On 11 March 2022 the IMF published a report following discussions with Luxembourg under Article IV of the IMF’s articles of agreement.

The report notes that Luxembourg’s economy has recovered quickly from a relatively mild contraction in 2020 to growth of 6.9% in 2021. Risks are however to the downside, due to the geopolitical situation and slower growth of trading partners, combined with lower confidence and higher energy and commodity prices.
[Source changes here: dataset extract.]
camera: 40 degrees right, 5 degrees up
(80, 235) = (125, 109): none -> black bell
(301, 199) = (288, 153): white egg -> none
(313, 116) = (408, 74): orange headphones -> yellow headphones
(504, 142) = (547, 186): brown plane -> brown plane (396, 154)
As the green and digital transitions may bring with them potential revenue losses, Luxembourg should adjust its tax and spending strategy to diversify its sources of revenue and to improve fairness in the system. Risks to government revenue arise from planned changes to the international tax system, the potential impact of carbon taxation, and the trend towards more remote or hybrid working.

Tax reforms

Reforms to the tax system should include property and environmental taxation, the corporate wealth tax, and personal income taxation, as previously recommended by the IMF. With regard to government spending, social spending (including homebuyers assistance) should be better targeted and further measures should be taken to make public investment more efficient. If these measures are put in place Luxembourg can rebuild its fiscal buffers.

Housing market

The fast price growth in the housing sector is reducing affordability and if this continues it could make Luxembourg less attractive for workers. The IMF report welcomes efforts made by Luxembourg to increase the housing supply and reduce speculation by means of higher taxation of unused land and empty residential housing.
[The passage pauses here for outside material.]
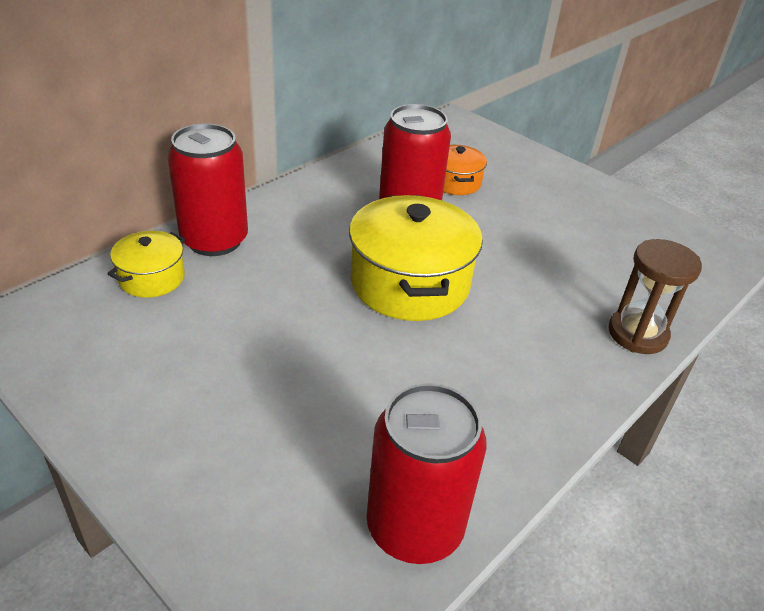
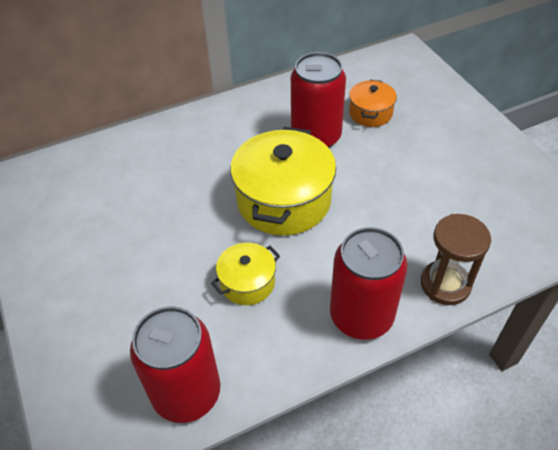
camera: 25 degrees right, 10 degrees up
(151, 278) = (106, 161): yellow pot -> yellow pot (247, 283)
(214, 240) = (161, 137): red can -> red can (361, 316)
The IMF suggests a multi-pronged strategy for the housing market. Among other measures the report recommends encouraging residential mobility by lowering transaction costs for the purchase of a main residence; and restricting eligibility for exemptions from capital gains tax on inherited properties to one or two years.

Carbon tax

Although Luxembourg can benefit from the transition to a greener economy, this may result in potential revenue losses, due to large carbon leakages. Increases in carbon taxation must be communicated clearly and introduced gradually, with improvements in public transport and other incentives for changes in behaviour, combined with support for low-income households.

In addition to charging the carbon tax, Luxembourg should gradually remove implicit subsidies, for example on diesel, and should increase car user fees and taxes on non-road carbon emissions. The incentives made available for the use of greener and more energy-efficient products could be made more progressive, with higher incentives available to those on lower incomes, to stimulate behavioural changes in that group.

Other

Luxembourg has been developing digital infrastructure, but this could result in more inequality and skills mismatches in the labour market. Measures have been taken to improve digital education, but Luxembourg should also focus on reallocating workers across sectors with the help of skills development and training programs. Training could also aim to improve labour participation by older workers, and incentives for early retirement could be reduced.